Russia suspends grain deal - this time for good?
The Black Sea Grain Initiative to allow exports of Ukrainian grain, which has been extended several times in recent months, expired on Monday after Moscow refused to extend it again. The parties mediating between Ukraine and Russia — Turkey and the UN — want to continue negotiations. Europe’s press assesses the new situation.
Negotiations could still save the deal
La Stampa hopes for a compromise solution:
“Kremlin spokesman Dmitry Peskov said Moscow was ready to reactivate the agreement as soon as Russian ‘conditions’ were met. It is not entirely clear what these are. One important condition is certainly the re-admission of the Russian Agricultural Bank to the Swift system. The compromise offered by UN Secretary-General António Guterres involving the readmission of one of the bank’s subsidiaries was not sufficient. ... The markets probably assume that a solution will be found. This is one of the reasons why they reacted without much drama.”
The West must meet Russia half way
Not all the blame can be pinned on Russia, Der Standard comments:
“There are two sides to the deal. Free passage of grain ships from the Black Sea ports is one. The other is that the deal should also allow Russia to export agricultural products. But sanctions against banks, for example, make exports more difficult. Russia’s demand: the Russian Agricultural Bank should be exempted from the West’s sanctions so as to be able to do business. UN Secretary-General António Guterres called the grain agreement a ‘beacon of hope’. It must not go out. Russia must move forward. But the West must also lift sanctions, at least when it comes to food supplies.”
Wheat as a weapon of war
Putin is trying to pressure the West with the grain agreement, La Croix observes:
“The agreement contributes to Moscow’s propaganda that it is the West’s sanctions that are blocking exports. It is also a means for Putin to win over new partners in Africa and to make his signature at each renegotiation conditional on an ever-growing list of demands, some of which have nothing to do with the actual subject of the agreement. Since antiquity it has been known that whoever wields wheat wields diplomatic power. Moscow is now turning it into a weapon of war — handmade by Vladimir Putin’s cynicism.”

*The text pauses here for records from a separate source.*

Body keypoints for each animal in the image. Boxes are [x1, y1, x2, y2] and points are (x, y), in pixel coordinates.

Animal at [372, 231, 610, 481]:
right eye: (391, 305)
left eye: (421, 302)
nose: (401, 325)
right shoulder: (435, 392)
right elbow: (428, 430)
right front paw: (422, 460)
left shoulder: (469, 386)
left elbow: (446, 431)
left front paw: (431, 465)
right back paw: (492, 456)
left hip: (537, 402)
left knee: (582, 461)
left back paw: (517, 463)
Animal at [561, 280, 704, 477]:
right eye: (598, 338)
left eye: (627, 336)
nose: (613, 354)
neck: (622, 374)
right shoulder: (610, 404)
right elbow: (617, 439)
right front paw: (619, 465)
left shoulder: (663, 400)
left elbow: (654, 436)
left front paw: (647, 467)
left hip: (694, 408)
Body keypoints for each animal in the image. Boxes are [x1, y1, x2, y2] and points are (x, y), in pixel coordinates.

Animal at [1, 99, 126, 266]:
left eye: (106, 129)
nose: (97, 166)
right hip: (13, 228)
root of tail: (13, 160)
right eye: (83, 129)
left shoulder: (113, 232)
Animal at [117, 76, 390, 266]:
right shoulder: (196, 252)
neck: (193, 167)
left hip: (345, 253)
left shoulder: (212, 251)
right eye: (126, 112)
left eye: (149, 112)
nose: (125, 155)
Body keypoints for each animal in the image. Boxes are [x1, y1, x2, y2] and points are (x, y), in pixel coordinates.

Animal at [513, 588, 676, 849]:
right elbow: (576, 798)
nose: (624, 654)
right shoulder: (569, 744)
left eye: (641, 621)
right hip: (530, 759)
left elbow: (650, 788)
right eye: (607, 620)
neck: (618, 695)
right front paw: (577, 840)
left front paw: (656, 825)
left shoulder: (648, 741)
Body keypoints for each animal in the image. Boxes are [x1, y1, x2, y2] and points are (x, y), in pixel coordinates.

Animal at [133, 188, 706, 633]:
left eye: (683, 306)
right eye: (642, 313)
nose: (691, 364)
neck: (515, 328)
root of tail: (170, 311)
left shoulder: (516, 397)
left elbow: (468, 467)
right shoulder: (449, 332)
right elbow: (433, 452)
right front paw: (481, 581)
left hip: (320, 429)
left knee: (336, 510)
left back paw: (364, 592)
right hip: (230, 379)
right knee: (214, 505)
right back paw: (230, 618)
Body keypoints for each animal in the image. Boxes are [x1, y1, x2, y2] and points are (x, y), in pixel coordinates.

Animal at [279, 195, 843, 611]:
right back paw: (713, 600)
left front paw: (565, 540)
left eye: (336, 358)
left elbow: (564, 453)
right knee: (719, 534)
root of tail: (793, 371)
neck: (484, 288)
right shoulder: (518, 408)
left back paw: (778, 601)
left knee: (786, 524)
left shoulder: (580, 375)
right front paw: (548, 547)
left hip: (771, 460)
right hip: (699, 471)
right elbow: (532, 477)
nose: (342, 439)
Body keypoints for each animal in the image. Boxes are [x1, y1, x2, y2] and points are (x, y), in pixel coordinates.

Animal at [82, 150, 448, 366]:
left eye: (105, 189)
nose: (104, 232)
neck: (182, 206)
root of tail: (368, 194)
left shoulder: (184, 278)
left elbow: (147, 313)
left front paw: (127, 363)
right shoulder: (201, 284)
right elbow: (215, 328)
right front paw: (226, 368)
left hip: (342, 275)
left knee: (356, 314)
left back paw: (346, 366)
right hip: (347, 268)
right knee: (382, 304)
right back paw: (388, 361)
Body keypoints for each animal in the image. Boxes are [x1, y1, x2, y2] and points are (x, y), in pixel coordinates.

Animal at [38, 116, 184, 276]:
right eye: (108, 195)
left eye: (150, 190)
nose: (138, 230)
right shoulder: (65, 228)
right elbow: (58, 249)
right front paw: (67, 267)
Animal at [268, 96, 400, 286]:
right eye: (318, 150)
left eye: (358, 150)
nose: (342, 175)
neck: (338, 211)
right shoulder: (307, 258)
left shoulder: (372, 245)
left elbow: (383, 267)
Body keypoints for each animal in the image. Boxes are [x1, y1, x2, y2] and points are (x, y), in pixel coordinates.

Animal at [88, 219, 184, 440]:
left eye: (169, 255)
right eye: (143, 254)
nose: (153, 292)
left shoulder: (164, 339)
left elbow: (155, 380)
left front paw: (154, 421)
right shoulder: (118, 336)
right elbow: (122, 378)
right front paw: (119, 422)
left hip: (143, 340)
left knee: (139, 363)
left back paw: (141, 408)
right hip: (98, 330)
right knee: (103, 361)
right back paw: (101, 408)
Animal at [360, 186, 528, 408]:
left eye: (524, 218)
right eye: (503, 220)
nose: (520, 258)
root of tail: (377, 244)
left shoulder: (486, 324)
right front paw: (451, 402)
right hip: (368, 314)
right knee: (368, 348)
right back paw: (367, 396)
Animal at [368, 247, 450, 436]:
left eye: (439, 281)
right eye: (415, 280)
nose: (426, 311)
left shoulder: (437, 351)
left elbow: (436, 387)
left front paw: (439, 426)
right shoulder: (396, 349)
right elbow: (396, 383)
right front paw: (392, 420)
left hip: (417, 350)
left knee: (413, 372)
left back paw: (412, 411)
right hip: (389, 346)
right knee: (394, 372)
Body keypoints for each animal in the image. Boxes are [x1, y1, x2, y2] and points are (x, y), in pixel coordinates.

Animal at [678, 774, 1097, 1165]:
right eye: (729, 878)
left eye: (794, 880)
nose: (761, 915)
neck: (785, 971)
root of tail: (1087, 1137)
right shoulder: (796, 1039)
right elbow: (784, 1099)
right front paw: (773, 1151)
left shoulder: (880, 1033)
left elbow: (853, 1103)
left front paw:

Moscow hoping to sow discord in EU
Putin could also be aiming to put Europe’s solidarity with Ukraine to the test, the Frankfurter Allgemeine Zeitung puts in:
“With the exports of Ukrainian agricultural products by land this spring, European farmers found themselves facing new and very undesirable competition, and Moscow was very aware of the rifts this caused in the EU. If Ukrainian grain can no longer be exported across the Black Sea, its only path to international markets will be via the EU. And despite farmers’ protests the EU can hardly seal itself off, because if it does it would smother one of Ukraine’s key economic sectors.”
Bad news but not a catastrophe
There’s no need to worry, says Polityka:
“The cancellation of the grain deal is bad news, the effects of which will also be felt in Poland. But the situation is not comparable with the first months of the war, the blockade of the Black Sea and the chaos which stoked fears of a global crisis with malnutrition and famine and fuelled inflation in food prices. ... Perhaps the agreement was necessary to buy Ukraine time to adapt as best it could to the new circumstances. The rest of the world is now also prepared. After this year’s harvest, global corn reserves — from Brazil, among other countries — are likely to be at their highest level in five years, whereas just before the war they were extremely low.”